"I was recently assigned to work on a team that maintains a fairly large product," writes Aaron, "at first, I was a bit overwhelmed by the complexity of the architecture. There were countless layers of abstraction, thousands and thousands of classes, and design patterns galore. Since it was such a large project – and my first large project – I figured that the architectural complexity was simply par for the course."
“Then I started looking at the code a little more closely. If I had two words to describe it, they’d be ‘unnecessary complexity.’ And if I had one snippet to describe it, it would be this.”

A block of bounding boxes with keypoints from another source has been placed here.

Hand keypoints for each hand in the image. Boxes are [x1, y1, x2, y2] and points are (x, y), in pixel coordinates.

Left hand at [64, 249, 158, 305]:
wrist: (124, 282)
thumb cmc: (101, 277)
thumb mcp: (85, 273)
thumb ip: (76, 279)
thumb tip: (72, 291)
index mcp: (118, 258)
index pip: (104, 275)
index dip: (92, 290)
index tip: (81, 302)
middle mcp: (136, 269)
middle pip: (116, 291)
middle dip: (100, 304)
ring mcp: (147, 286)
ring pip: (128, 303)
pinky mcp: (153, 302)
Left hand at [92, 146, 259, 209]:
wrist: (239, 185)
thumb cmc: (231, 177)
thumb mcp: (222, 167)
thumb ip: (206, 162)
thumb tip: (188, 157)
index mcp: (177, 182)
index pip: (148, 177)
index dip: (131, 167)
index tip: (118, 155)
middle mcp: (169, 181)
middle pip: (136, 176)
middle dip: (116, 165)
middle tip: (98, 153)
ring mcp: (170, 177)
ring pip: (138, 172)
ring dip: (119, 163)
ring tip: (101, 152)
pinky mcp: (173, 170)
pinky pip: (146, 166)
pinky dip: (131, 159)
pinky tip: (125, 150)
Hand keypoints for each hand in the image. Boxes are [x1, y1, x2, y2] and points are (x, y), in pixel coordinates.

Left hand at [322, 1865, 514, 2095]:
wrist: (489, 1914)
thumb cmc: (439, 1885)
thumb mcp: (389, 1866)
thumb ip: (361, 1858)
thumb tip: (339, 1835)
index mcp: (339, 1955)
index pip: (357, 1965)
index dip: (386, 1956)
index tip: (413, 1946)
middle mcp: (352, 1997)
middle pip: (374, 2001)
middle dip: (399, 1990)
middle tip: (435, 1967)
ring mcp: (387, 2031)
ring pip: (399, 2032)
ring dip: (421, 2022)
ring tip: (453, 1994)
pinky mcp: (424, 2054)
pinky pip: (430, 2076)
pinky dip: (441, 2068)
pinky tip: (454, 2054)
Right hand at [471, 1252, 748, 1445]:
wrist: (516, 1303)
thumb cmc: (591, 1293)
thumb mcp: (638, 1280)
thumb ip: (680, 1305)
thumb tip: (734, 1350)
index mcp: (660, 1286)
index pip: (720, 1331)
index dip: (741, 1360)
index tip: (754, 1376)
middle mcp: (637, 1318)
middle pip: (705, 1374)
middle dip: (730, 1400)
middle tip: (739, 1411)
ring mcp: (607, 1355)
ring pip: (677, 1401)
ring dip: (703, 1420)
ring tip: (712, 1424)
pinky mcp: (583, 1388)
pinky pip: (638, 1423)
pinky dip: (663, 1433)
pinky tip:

private void SetAccount(RequisitionData.RequisitionItem requisitionItem,
AccountData.Account account, bool automation)
{
bool allowSetAccount = false;
if(account != null)
{
// if the account entry is being set by automation, ensure that
// the user hasn't already set a value
if (automation)
{
if (!requisitionItem.IsAccountCodeNull())
{
if (requisitionItem.AccountCode == string.Empty)
allowSetAccount = true;
else
allowSetAccount = true;
}
else
allowSetAccount = true;
}
else
allowSetAccount = true;
if (allowSetAccount)
{
requisitionItem.AccountID = account.ID;
requisitionItem.AccountCode = account.Code;
}
}
}
Aaron continued, "the beauty of it is that the method is private within the class, and has an 'automation' boolean parameter. This parameter is always passed as true."